Qu’est-ce que la preuve d’enjeu dans la blockchain?

Élément clé du fonctionnement de la blockchain, la preuve d’enjeu est l’algorithme qui permet l’exécution des transactions. Voici comment ça fonctionne.

À l’instar de la preuve de travail, la preuve d’enjeu est l’élément clé de certaines blockchains. C’est ce qui permet à ses utilisateurs de se débarrasser d’une infrastructure intermédiaire qui officialise les transactions. La preuve d’enjeu est l’algorithme de consensus qui valide la création de nouveaux blocs sur la blockchain. Cet algorithme sécurise l’ensemble d’un réseau blockchain en le protégeant de la fraude, des attaques informatiques et des spams.

Mais la preuve d’enjeu, « Proof of Stake » (PoS) en anglais, se différencie de la preuve de travail, « Proof of Work » (PoW), par sa consommation d’énergie et sa méthode de résolution de calcul. Là où la PoW met en compétition les mineurs, récompensant le premier qui trouvera le hash du prochain bloc, la PoS utilise un processus d’élection pour déterminer quel « mineur » pourra résoudre l’algorithme de hachage.

La différence est aussi terminologique. Dans la PoW, les utilisateurs qui effectuent les transactions sont des mineurs qui extraient des Bitcoins. Dans la PoS, ces utilisateurs sont des validateurs qui forgent le transfert, par exemple, de Peercoins. Certains utilisateurs préfèrent d’ailleurs employer l’expression « preuve de participation » à la preuve d’enjeu.

La santé financière est l’enjeu

Avec la preuve d’enjeu, le créateur d’un nouveau bloc est choisi en fonction de sa santé financière. Cette santé financière est ce que l’on appelle l’enjeu ou la participation, et c’est ce qui détermine l’intérêt que trouve le créateur dans cette chaîne. Pour devenir un validateur, un noeud de la blockchain doit déposer une certaine quantité d’unités monétaires dans le réseau comme preuve d’enjeu.

Cette somme peut être comparée à un dépôt de garantie. Plus un utilisateur en dépose, plus il a des chances d’être élu comme validateur. Les parties engagées valident les blocs de la chaîne en utilisant leurs parts de devises incluses dans le réseau. Dans le système PoS, il n’y a pas de récompense accordée à celui qui trouve le hash: les validateurs sont rémunérés en frais de transactions.

**Enregistrements extraits:**
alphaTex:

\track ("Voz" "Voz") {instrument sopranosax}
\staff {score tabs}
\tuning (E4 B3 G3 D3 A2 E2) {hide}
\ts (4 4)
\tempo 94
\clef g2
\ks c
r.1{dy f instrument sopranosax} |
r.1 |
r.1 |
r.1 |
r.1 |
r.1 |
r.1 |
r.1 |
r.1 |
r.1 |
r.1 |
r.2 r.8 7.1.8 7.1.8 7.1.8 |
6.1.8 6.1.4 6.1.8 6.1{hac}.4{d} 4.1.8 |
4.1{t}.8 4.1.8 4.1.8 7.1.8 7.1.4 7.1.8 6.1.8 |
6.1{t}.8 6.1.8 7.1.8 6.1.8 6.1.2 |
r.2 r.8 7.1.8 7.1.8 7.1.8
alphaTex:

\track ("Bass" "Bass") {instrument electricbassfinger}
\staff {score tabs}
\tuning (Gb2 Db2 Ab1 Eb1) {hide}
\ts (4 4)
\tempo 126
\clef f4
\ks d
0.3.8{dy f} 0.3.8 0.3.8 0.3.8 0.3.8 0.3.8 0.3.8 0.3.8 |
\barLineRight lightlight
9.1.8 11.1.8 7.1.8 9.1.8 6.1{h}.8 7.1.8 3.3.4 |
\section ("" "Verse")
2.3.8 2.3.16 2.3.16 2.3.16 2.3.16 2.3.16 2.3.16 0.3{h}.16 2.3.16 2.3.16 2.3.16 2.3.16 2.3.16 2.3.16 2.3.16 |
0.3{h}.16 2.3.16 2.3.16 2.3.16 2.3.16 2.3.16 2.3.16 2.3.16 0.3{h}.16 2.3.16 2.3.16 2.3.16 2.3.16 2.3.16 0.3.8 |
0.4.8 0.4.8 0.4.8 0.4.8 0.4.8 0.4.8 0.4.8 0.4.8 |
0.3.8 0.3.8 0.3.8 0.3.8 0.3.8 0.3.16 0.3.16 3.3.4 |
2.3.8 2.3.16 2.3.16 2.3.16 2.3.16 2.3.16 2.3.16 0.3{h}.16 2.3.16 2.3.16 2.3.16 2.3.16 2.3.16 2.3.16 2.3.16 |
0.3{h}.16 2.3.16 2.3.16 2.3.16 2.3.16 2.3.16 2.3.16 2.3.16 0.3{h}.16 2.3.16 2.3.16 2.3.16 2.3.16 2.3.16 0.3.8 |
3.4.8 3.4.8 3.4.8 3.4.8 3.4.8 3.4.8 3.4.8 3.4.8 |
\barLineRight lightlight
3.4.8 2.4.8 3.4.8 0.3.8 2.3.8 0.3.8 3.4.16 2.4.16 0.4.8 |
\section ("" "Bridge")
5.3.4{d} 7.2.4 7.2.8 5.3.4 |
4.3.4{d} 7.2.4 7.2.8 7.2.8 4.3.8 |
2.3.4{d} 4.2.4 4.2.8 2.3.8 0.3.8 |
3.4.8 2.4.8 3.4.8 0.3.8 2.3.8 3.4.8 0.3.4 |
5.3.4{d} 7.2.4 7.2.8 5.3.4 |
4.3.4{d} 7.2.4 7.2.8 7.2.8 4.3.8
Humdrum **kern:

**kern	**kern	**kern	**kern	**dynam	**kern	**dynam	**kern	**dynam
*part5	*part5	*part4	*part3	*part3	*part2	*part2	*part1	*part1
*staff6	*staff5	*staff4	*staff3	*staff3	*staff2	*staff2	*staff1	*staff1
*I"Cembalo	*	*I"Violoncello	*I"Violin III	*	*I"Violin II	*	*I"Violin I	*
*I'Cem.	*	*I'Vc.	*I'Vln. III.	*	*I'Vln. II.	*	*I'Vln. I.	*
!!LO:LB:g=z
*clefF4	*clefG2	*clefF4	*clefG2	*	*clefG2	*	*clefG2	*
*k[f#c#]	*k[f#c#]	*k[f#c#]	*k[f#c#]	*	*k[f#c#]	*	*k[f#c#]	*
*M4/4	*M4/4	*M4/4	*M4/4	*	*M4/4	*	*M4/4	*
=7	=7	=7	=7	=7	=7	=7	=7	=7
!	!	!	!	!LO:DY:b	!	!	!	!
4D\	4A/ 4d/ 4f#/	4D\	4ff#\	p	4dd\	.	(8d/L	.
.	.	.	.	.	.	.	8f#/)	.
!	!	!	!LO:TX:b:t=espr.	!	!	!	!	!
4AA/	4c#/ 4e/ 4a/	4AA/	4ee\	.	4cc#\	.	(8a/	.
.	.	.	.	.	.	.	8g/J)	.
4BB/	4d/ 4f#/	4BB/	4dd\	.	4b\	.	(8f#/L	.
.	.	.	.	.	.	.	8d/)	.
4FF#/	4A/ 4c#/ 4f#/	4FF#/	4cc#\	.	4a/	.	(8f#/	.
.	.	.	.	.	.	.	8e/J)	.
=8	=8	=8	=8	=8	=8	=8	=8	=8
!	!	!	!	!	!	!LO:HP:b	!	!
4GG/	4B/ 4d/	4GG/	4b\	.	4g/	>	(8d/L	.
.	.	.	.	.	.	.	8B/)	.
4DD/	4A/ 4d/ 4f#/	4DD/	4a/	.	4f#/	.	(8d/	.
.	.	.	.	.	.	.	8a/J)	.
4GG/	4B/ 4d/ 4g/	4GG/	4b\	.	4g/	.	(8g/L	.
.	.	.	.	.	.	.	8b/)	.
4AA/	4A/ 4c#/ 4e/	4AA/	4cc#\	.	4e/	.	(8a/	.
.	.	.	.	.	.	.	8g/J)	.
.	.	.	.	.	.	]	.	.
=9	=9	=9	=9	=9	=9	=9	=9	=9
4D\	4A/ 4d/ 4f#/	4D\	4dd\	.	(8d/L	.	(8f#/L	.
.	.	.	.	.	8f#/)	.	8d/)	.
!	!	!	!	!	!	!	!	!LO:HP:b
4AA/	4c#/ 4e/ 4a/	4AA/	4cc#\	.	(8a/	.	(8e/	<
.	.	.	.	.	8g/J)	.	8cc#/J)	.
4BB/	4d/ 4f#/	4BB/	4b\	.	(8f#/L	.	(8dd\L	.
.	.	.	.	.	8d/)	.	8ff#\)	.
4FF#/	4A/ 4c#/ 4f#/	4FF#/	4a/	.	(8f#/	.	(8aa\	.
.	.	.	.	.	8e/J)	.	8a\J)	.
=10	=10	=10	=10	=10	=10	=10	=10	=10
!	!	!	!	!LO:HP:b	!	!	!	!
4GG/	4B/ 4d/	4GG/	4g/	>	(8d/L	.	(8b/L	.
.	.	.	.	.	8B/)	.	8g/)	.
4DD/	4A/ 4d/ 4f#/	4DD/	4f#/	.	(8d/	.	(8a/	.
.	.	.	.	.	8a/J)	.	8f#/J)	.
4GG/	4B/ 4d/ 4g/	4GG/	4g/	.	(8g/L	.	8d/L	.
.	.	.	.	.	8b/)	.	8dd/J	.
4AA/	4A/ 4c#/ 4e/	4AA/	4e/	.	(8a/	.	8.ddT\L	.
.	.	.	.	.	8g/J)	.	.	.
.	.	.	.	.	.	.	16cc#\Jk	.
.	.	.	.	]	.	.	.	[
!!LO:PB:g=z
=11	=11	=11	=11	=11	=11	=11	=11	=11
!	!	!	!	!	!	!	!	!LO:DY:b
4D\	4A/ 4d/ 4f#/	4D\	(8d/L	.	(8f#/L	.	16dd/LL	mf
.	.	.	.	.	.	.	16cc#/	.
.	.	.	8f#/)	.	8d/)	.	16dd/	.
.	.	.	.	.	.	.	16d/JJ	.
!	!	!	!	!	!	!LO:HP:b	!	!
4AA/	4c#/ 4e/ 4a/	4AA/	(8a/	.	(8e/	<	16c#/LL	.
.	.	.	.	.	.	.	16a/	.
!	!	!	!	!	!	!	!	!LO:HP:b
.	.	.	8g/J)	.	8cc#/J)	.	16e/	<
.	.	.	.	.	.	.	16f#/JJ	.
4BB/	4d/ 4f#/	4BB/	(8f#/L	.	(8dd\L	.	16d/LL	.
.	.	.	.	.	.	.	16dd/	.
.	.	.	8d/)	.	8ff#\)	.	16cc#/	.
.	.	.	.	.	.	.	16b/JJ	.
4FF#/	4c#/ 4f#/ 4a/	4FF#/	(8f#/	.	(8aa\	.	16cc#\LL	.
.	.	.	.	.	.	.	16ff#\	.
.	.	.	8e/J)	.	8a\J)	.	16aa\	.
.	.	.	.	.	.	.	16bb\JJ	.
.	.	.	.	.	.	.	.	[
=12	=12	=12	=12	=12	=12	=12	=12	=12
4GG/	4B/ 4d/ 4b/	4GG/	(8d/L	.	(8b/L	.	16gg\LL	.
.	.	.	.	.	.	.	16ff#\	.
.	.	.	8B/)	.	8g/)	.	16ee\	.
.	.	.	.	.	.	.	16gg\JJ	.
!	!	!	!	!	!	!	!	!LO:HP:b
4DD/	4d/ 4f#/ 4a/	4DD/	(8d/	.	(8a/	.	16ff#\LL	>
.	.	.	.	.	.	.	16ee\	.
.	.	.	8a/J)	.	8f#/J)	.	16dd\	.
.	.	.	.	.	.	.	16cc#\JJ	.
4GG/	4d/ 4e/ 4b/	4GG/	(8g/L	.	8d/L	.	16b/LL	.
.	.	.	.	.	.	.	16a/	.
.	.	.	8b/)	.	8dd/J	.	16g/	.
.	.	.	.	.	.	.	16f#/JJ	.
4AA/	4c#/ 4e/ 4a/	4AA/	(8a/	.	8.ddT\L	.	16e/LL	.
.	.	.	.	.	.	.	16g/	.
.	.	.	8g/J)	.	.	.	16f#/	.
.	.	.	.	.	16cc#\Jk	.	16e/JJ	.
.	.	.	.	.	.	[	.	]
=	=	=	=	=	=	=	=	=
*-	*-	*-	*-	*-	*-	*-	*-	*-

**À faire:**
1. Pour chacune des affirmations suivantes, dites si elle concorde avec le texte sur la preuve d'enjeu en répondant oui ou non, puis citez mot pour mot les termes du texte qui tranchent. (a) Dans le système PoS, les validateurs sont rémunérés en frais de transactions. (b) La PoS met les mineurs en compétition et récompense le premier qui trouve le hash du prochain bloc. (c) Plus un utilisateur dépose d'unités monétaires, plus il a de chances d'être élu validateur.
2. Imprimez sans aucune modification le passage du texte sur la preuve d'enjeu qui va de « Qu’est-ce que la » à « comment ça fonctionne. ».
Les enregistrements n'ont aucun lien avec le texte sur la preuve d'enjeu.

**Réponses finales:**
1.
(a) Oui : « les validateurs sont rémunérés en frais de transactions ».
(b) Non : « la PoS utilise un processus d’élection pour déterminer quel « mineur » pourra résoudre l’algorithme de hachage ».
(c) Oui : « Plus un utilisateur en dépose, plus il a des chances d’être élu comme validateur. »

2.
Qu’est-ce que la preuve d’enjeu dans la blockchain?

Élément clé du fonctionnement de la blockchain, la preuve d’enjeu est l’algorithme qui permet l’exécution des transactions. Voici comment ça fonctionne.